Miyako, a small coastal city (population approx. 50,000) in northeast Japan’s Iwate Prefecture, was known mainly for its pristine shores and Japanese charm. That is until March 11, 2011. That day, at 14:46 local time, the Great East Japan earthquake (also called the Tohuku earthquake) struck 72 km offshore in the Pacific Ocean. It resulted in a devastating tsunami which brought waves with heights of up to 40.5 meters (133 ft) and up to 10 km (6 mi) inland. I (Merge) visited Miyako on the MS Westerdam in October 2023, and by that time, the city was almost completely rebuilt. But the Miyako city municipal office had decided to preserve one building, the Taro Kanko hotel, both as a memorial to the tsunami, and to pass down the memory of the disaster to future generations.
To get to the Taro Kanko hotel, I caught a shuttle from the ship’s docking pier to the centre of town, and then made my way to the charming little train station. A very helpful gentleman helped me buy a return ticket (920 JPY) on the Sanriku line from the town centre to Taro, the neighbourhood where the hotel is located. About 30 minutes later, the train, covered with bright graphics, pulled into the station. I, along with several others from the ship, boarded, and we were on our way.
About 20 minutes later, we alighted at the Taro stop, and much to my surprise (and delight), the city of Mikayo had a local guide waiting to point us in the right direction. Not only did this young gentleman accompany us on the 10-minute walk to the hotel site, but he also answered many of our questions about the neighbourhood and the aftermath of the 2011 tsunami.
As we walked over to the hotel, the guide asked if we had made reservations to enter the building. Apparently, if you call in advance, you can go into the top floors of the hotel (which were not damaged in the tsunami). Turns out the owner of the hotel used to occupy the 6th floor, and he filmed the moments when the tsunami broke the sea wall and spilled over into the town. When we said we didn’t have a reservation,, he asked if we were interested, and of course the answer was yes. For a very reasonable 4,000 JPY, an entire group could enter the building and go up to the top floors to not only look out over the ocean, but also view the owner’s and other videos that were taken during and after the tsunami. Nineteen people stepped up to visit, and we each paid just a little over 200 JPY for a very unique experience. The video was heartbreaking and humbling. As far as modern civilization has advanced, the force of nature cannot be denied! On the day of the tsunami, there had been a power outage, so the public address system that would have warned residents about the tsunami was not operating. Despite that, there were no fatalities in the hotel.

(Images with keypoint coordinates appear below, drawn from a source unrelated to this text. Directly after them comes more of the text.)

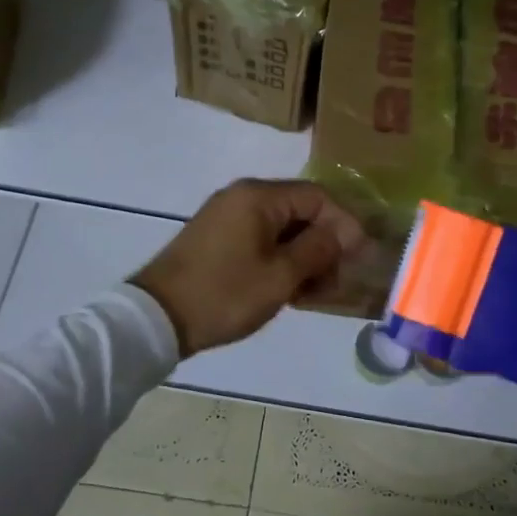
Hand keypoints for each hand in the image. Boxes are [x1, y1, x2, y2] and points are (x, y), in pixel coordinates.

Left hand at [131, 179, 367, 355]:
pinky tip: (290, 290)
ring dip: (304, 256)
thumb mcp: (281, 276)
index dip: (345, 224)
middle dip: (325, 244)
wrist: (156, 319)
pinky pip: (261, 240)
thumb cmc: (225, 295)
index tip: (361, 257)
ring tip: (315, 293)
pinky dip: (281, 260)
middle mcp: (242, 197)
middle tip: (338, 281)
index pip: (318, 196)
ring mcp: (226, 217)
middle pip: (300, 211)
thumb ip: (319, 248)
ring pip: (282, 229)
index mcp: (258, 197)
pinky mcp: (216, 238)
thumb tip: (346, 233)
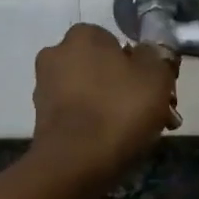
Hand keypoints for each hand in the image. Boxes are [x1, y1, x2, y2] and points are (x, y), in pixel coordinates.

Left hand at [32, 24, 179, 185]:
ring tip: (136, 133)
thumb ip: (157, 57)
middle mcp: (57, 54)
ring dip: (111, 106)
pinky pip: (78, 114)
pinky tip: (112, 143)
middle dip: (126, 87)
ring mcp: (45, 87)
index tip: (156, 90)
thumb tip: (149, 52)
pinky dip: (94, 124)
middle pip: (103, 67)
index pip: (118, 42)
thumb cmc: (119, 110)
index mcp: (83, 35)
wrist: (75, 164)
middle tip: (151, 114)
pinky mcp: (41, 119)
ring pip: (91, 92)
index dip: (141, 65)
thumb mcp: (156, 76)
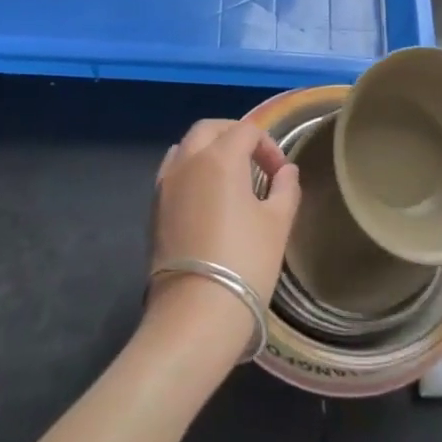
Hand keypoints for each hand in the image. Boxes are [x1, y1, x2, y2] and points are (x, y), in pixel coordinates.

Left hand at [146, 120, 300, 357]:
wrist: (195, 312)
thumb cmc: (245, 261)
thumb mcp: (278, 223)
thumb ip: (286, 189)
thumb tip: (287, 172)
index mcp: (220, 157)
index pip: (246, 131)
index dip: (268, 146)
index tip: (281, 174)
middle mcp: (187, 161)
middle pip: (209, 129)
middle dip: (234, 136)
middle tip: (255, 160)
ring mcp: (165, 184)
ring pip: (185, 147)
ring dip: (208, 150)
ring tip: (230, 178)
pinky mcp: (154, 209)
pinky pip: (173, 172)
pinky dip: (191, 171)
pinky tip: (207, 198)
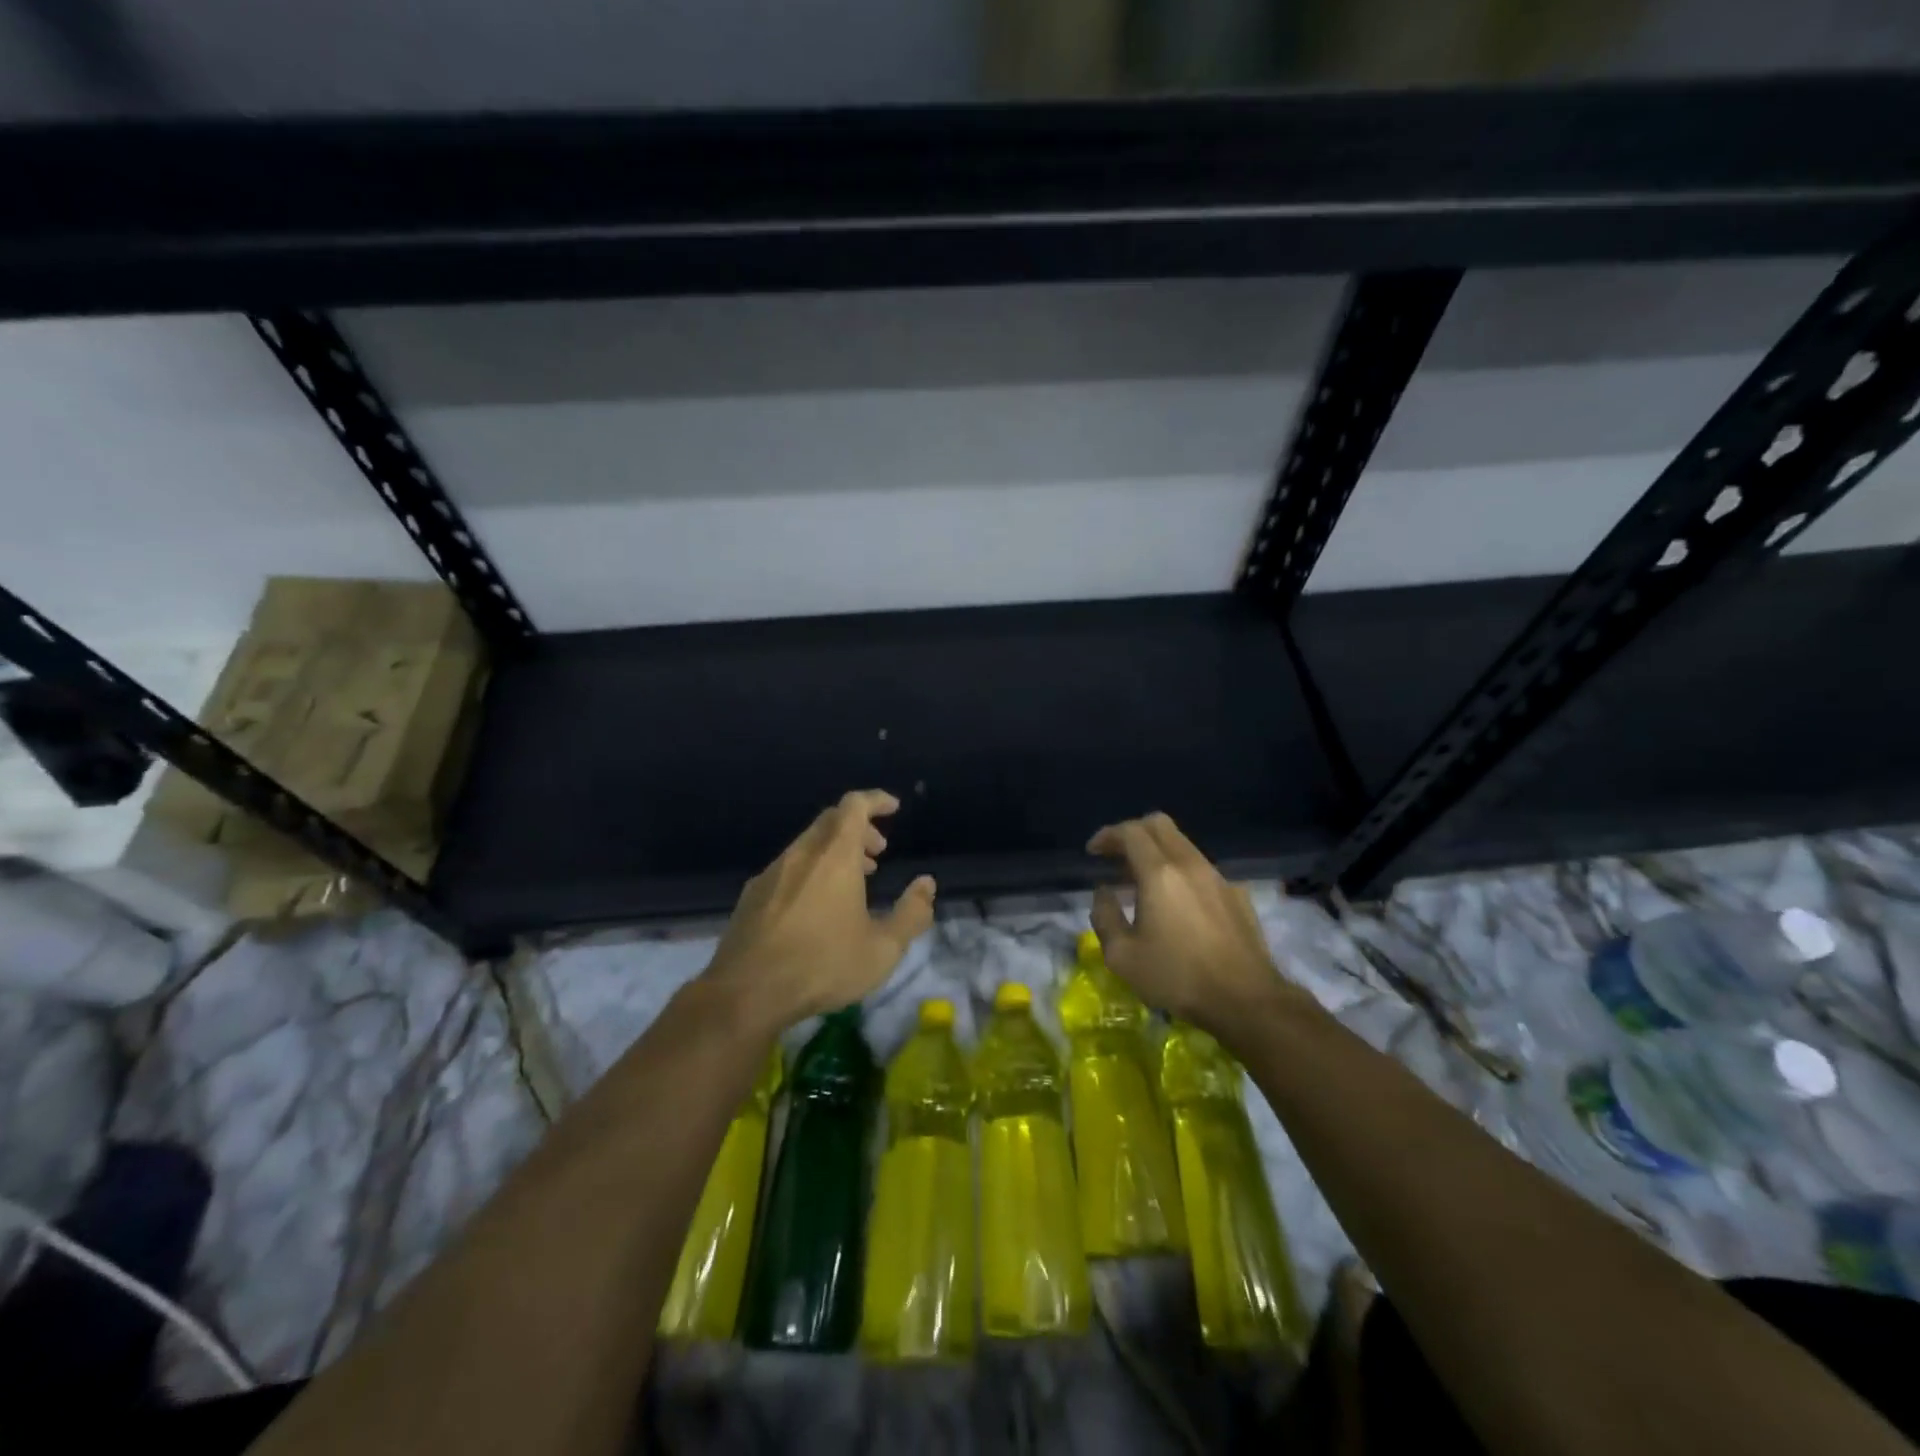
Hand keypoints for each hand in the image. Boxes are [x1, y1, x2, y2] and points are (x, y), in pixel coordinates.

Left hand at [703, 790, 936, 1030]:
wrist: (746, 993)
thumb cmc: (822, 966)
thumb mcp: (882, 949)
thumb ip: (911, 913)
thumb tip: (926, 885)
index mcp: (835, 855)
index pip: (854, 805)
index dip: (876, 800)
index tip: (893, 808)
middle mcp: (801, 854)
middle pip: (831, 821)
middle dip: (859, 829)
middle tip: (878, 853)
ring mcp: (772, 873)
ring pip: (808, 844)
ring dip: (835, 851)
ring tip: (853, 882)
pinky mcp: (752, 895)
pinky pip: (788, 867)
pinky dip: (811, 870)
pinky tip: (815, 905)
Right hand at [1087, 812, 1298, 1034]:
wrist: (1247, 1001)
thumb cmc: (1178, 977)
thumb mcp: (1123, 956)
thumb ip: (1104, 917)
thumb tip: (1103, 892)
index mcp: (1159, 873)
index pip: (1130, 832)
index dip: (1107, 835)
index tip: (1093, 852)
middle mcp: (1190, 864)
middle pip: (1160, 824)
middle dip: (1133, 832)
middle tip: (1116, 857)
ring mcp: (1218, 877)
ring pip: (1183, 845)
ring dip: (1158, 852)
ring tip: (1142, 882)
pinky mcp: (1237, 895)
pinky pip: (1202, 869)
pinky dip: (1181, 872)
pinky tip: (1178, 904)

After a very interesting hour, we made our way back to the town centre. Along the way, we stopped to view (from outside) the largest Buddhist temple in town and the graveyard next to it.
Taro is just a little neighbourhood, and under normal circumstances, wouldn’t have warranted a visit. But visiting the site of the hotel, and watching the videos upstairs were truly worth the trip. I highly recommend this short trip if you visit Miyako, but be sure to make an advance reservation to enter the building so that you don’t miss out.